Por fim, acabou se sentando na cama e, sem tirar os olhos da parede a sua frente, contou para a irmã sobre sua descoberta de algumas horas atrás. Explicou como Alice disse ser autista enquanto Laura ria da sua cara surpresa e sobre como se sentiu a criatura mais idiota da face da terra por não ter notado nada.

– Não sei se você entende, mas, eu passei esse tempo todo sem ter noção alguma, me pergunto se fui indelicado em algum momento. Ou se, não sei, ultrapassei algum limite? – Nicolas disse sentindo seu estômago revirar com a possibilidade. A irmã ainda estava deitada de qualquer jeito na cama, mas o encarava séria.

– Eu não entendo, desculpa. Mas, se serve de consolo, acho que se ela tivesse se sentido desconfortável em algum momento, teria avisado. Nem todo mundo é igual a você, sabe? – Natália respondeu rindo. Sabia como o irmão se preocupava demais às vezes e como tinha dificuldade em se livrar de situações desconfortáveis.

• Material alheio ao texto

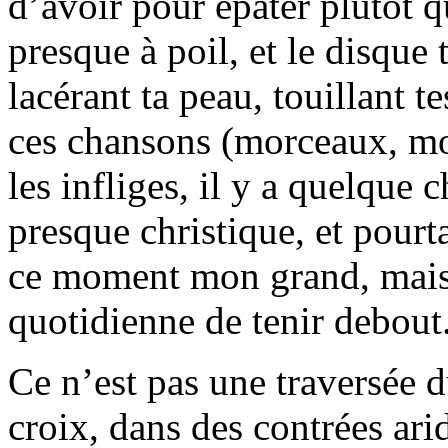
d’avoir pour épater plutôt q
presque à poil, et le disque
lacérant ta peau, touillant t
ces chansons (morceaux, mon
les infliges, il y a quelque 
presque christique, et pourt
ce moment mon grand, mais t
quotidienne de tenir debout
Ce n’est pas une traversée 
croix, dans des contrées ari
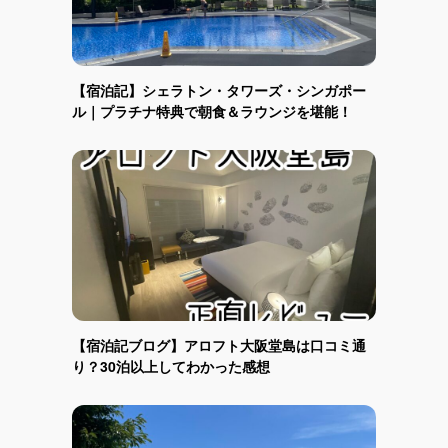
【宿泊記】シェラトン・タワーズ・シンガポー
ル｜プラチナ特典で朝食＆ラウンジを堪能！
【宿泊記ブログ】アロフト大阪堂島は口コミ通
り？30泊以上してわかった感想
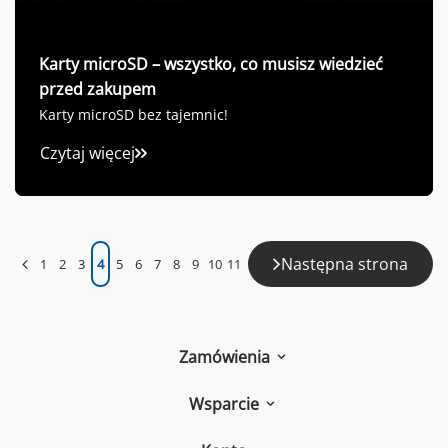
Karty microSD – wszystko, co musisz wiedzieć
przed zakupem
Karty microSD bez tajemnic!
Czytaj więcej
Następna strona
1
2
3
4
5
6
7
8
9
10
11
Zamówienia
Wsparcie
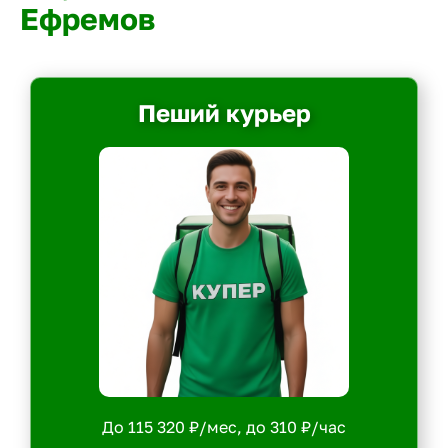
Ефремов
Пеший курьер
До 115 320 ₽/мес, до 310 ₽/час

– Se é tudo que vai me dizer, pode sair. – Disse já sem paciência. Estava com a cabeça cheia o suficiente, não precisava da irmã o enchendo mais.

– Qual é! Eu estou brincando. – A garota se sentou na cama tentando segurar o riso. No entanto, o semblante genuinamente preocupado de Nicolas a fez desistir da piada – Você pode simplesmente pesquisar na internet um pouco mais sobre autismo. E aí, quando conversarem de novo, ao menos terá um pouco mais de noção.

– Pesquisar...

– Mas quando tiver uma oportunidade, pergunta diretamente para ela. Acho que é o mínimo que você pode fazer, sabe? – Natália ofereceu um sorriso pequeno ao irmão antes de descer da cama e deixar o deixar sozinho com seus pensamentos.